Among the barriers to increased cooperation among local governments are radio dispatching systems that limit the ability of safety forces to communicate effectively. If police and fire operations are to work together, setting the stage even for merger, the right communications gear must be in place.
One big driver toward a regional approach is the expense of replacing aging radio equipment, as recently encountered by Barberton, New Franklin and Clinton. Following a similar strategy as pursued by Fairlawn, Norton and Copley and Bath townships, the three communities joined to seek successfully an $851,000 grant from the Federal Emergency Management Agency, covering most of the cost of upgrading their radio systems.
By August, the new digital systems will enable police, fire, emergency medical and public works departments to respond together more quickly. Eventually, the systems will be able to link with the county radio system, belonging to the city of Akron and Summit County, due for an upgrade between 2014 and 2018.

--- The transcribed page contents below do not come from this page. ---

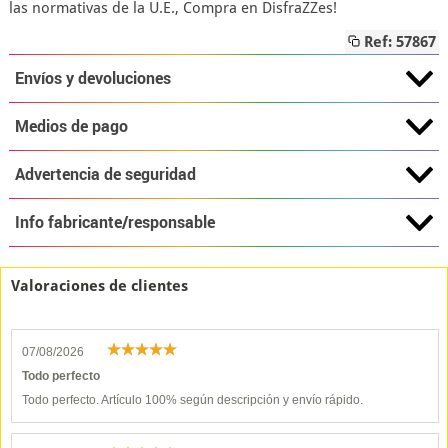
las normativas de la U.E., Compra en DisfraZZes!
Ref: 57867
Envíos y devoluciones
Medios de pago
Advertencia de seguridad
Info fabricante/responsable
Valoraciones de clientes
07/08/2026
Todo perfecto
Todo perfecto. Artículo 100% según descripción y envío rápido.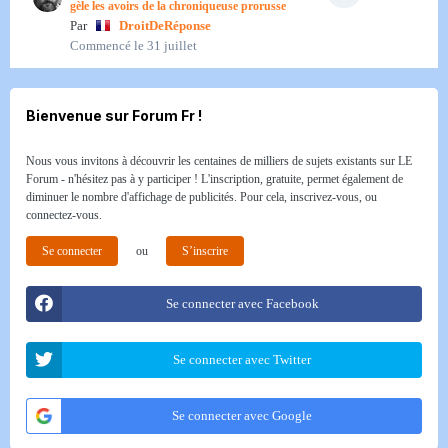
gèle les avoirs de la chroniqueuse prorusse
Par
DroitDeRéponse
Commencé
le 31 juillet
Bienvenue sur Forum Fr !
Nous vous invitons à découvrir les centaines de milliers de sujets existants sur LE
Forum - n'hésitez pas à y participer ! L'inscription, gratuite, permet également de
diminuer le nombre d'affichage de publicités. Pour cela, inscrivez-vous, ou
connectez-vous.
Se connecter
ou
S’inscrire
Se connecter avec Facebook
Se connecter avec Twitter
Se connecter avec Google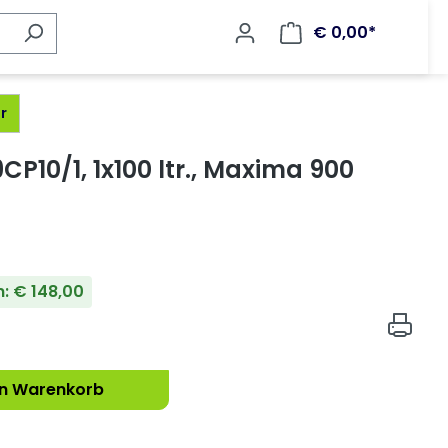
€ 0,00*
r
P10/1, 1x100 ltr., Maxima 900
n: € 148,00
en Warenkorb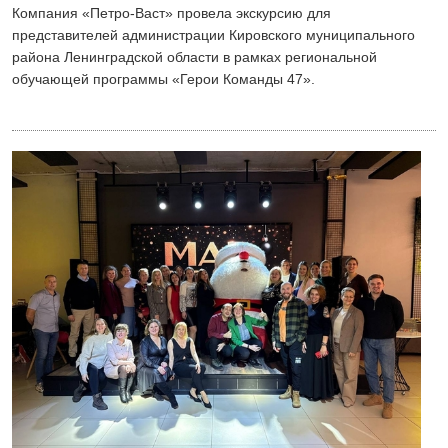
Компания «Петро-Васт» провела экскурсию для
представителей администрации Кировского муниципального
района Ленинградской области в рамках региональной
обучающей программы «Герои Команды 47».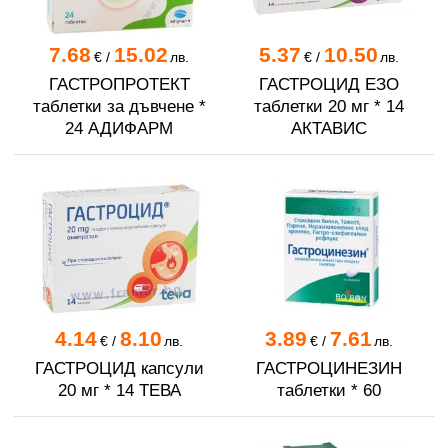
7.68
15.02
5.37
10.50
€
/
лв.
€
/
лв.
ГАСТРОПРОТЕКТ
ГАСТРОЦИД ЕЗО
таблетки за дъвчене *
таблетки 20 мг * 14
24 АДИФАРМ
АКТАВИС
4.14
8.10
3.89
7.61
€
/
лв.
€
/
лв.
ГАСТРОЦИД капсули
ГАСТРОЦИНЕЗИН
20 мг * 14 ТЕВА
таблетки * 60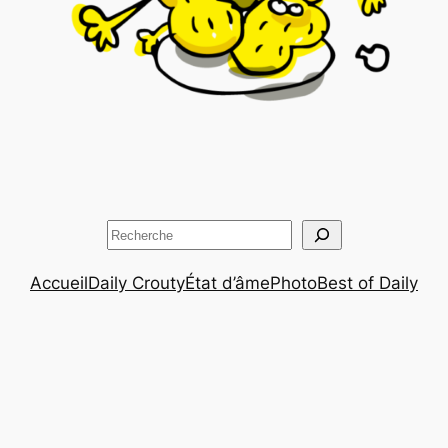
Rechercher
Accueil
Daily Crouty
État d’âme
Photo
Best of Daily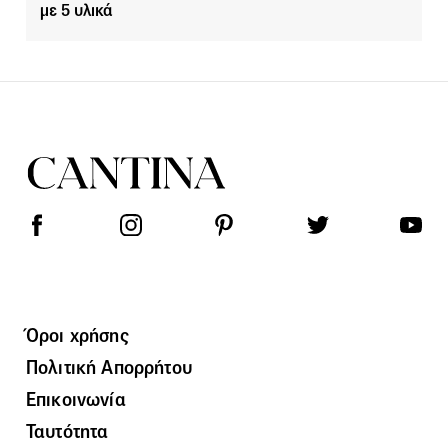
με 5 υλικά
Όροι χρήσης
Πολιτική Απορρήτου
Επικοινωνία
Ταυτότητα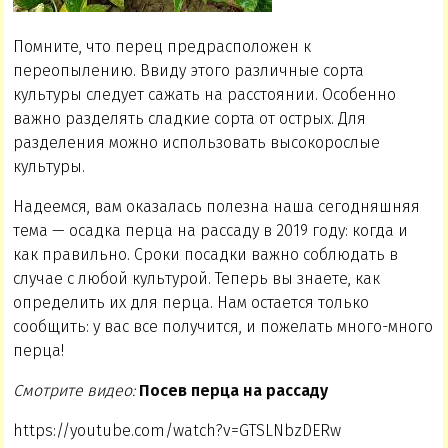
Помните, что перец предрасположен к
переопылению. Ввиду этого различные сорта
культуры следует сажать на расстоянии. Особенно
важно разделять сладкие сорта от острых. Для
разделения можно использовать высокорослые
культуры.
Надеемся, вам оказалась полезна наша сегодняшняя
тема — осадка перца на рассаду в 2019 году: когда и
как правильно. Сроки посадки важно соблюдать в
случае с любой культурой. Теперь вы знаете, как
определить их для перца. Нам остается только
сообщить: у вас все получится, и пожелать много-много
перца!
Смотрите видео:
Посев перца на рассаду
https://youtube.com/watch?v=GTSLNbzDERw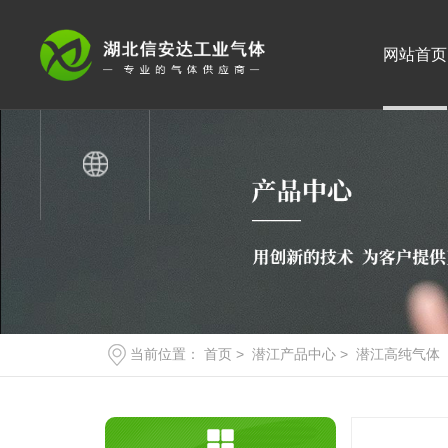
网站首页
当前位置：
首页
>
潜江产品中心
>
潜江高纯气体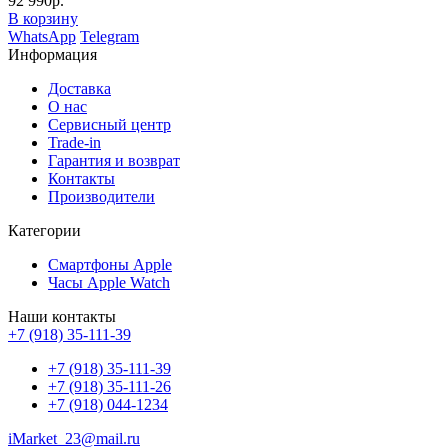
92 990р.
В корзину
WhatsApp
Telegram
Информация
Доставка
О нас
Сервисный центр
Trade-in
Гарантия и возврат
Контакты
Производители
Категории
Смартфоны Apple
Часы Apple Watch
Наши контакты
+7 (918) 35-111-39
+7 (918) 35-111-39
+7 (918) 35-111-26
+7 (918) 044-1234
iMarket_23@mail.ru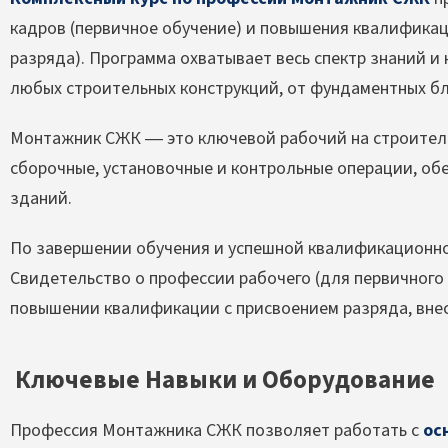
кадров (первичное обучение) и повышения квалифика
разряда). Программа охватывает весь спектр знаний 
любых строительных конструкций, от фундаментных б
Монтажник СЖК — это ключевой рабочий на строител
сборочные, установочные и контрольные операции, об
зданий.
По завершении обучения и успешной квалификационно
Свидетельство о профессии рабочего (для первичного
повышении квалификации с присвоением разряда, внес
Ключевые Навыки и Оборудование
Профессия Монтажника СЖК позволяет работать с
ос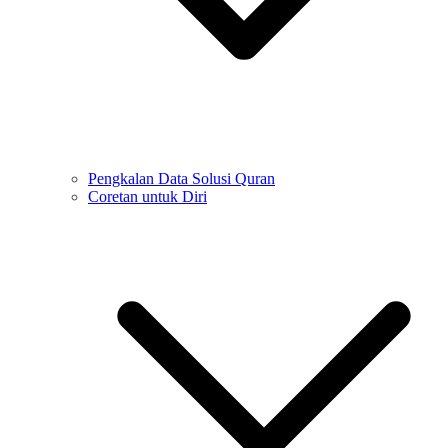
Pengkalan Data Solusi Quran
Coretan untuk Diri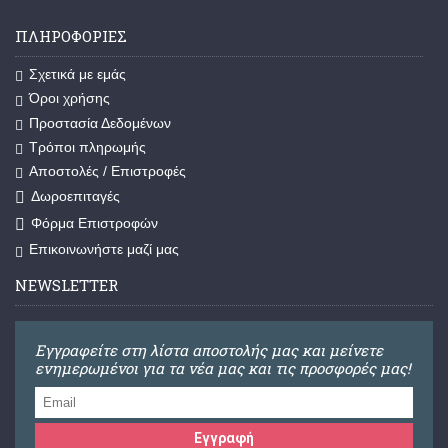
ΠΛΗΡΟΦΟΡΊΕΣ
Σχετικά με εμάς
Όροι χρήσης
Προστασία Δεδομένων
Τρόποι πληρωμής
Αποστολές / Επιστροφές
Δωροεπιταγές
Φόρμα Επιστροφών
Επικοινωνήστε μαζί μας
NEWSLETTER
Εγγραφείτε στη λίστα αποστολής μας και μείνετε
ενημερωμένοι για τα νέα μας και τις προσφορές μας!
Εγγραφή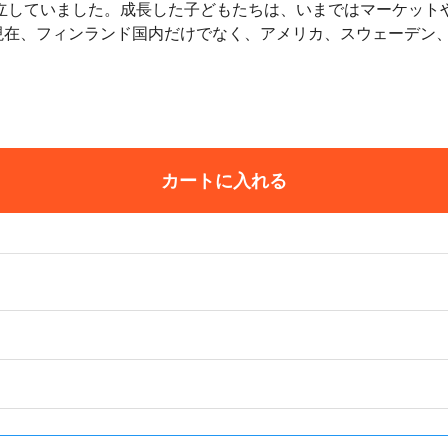
両立していました。成長した子どもたちは、いまではマーケット
現在、フィンランド国内だけでなく、アメリカ、スウェーデン
カートに入れる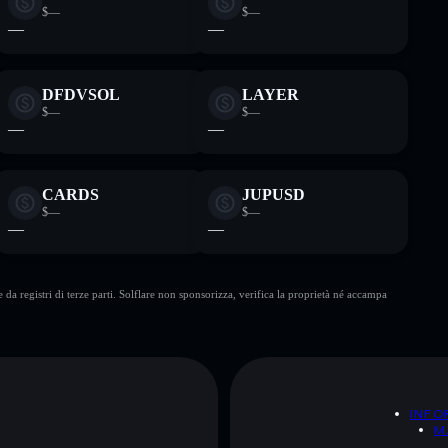
$—
$—
—
—
DFDVSOL
LAYER
$—
$—
—
—
CARDS
JUPUSD
$—
$—
—
—
da registri di terze parti. Solflare non sponsorizza, verifica la proprietà né accampa
A
INFO
M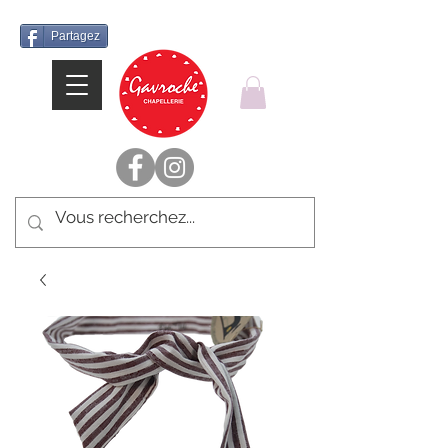
Partagez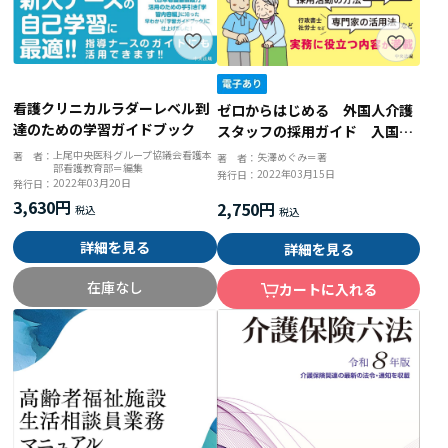
看護クリニカルラダーレベル到
ゼロからはじめる 外国人介護
達のための学習ガイドブック
スタッフの採用ガイド 入国前
の手続きから採用後のフォロー
上尾中央医科グループ協議会看護本
著 者：
矢澤めぐみ＝著
著 者：
部看護教育部＝編集
まで
2022年03月15日
発行日：
2022年03月20日
発行日：
3,630円
2,750円
詳細を見る
詳細を見る
在庫なし
カートに入れる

Other equipment costs also loom, the price of some fire trucks as high as $1 million, all adding to the challenge of local governments to do more with less. The way forward is to take a cooperative approach, sharing the financial burden.
The long-term goal must be to merge fully departments, driving down administrative overhead and sharing equipment so that resources can be directed to the services citizens expect, especially emergency services. In that way, the replacement of aging gear serves to put communities on a pathway that will eventually result in both savings and improved response.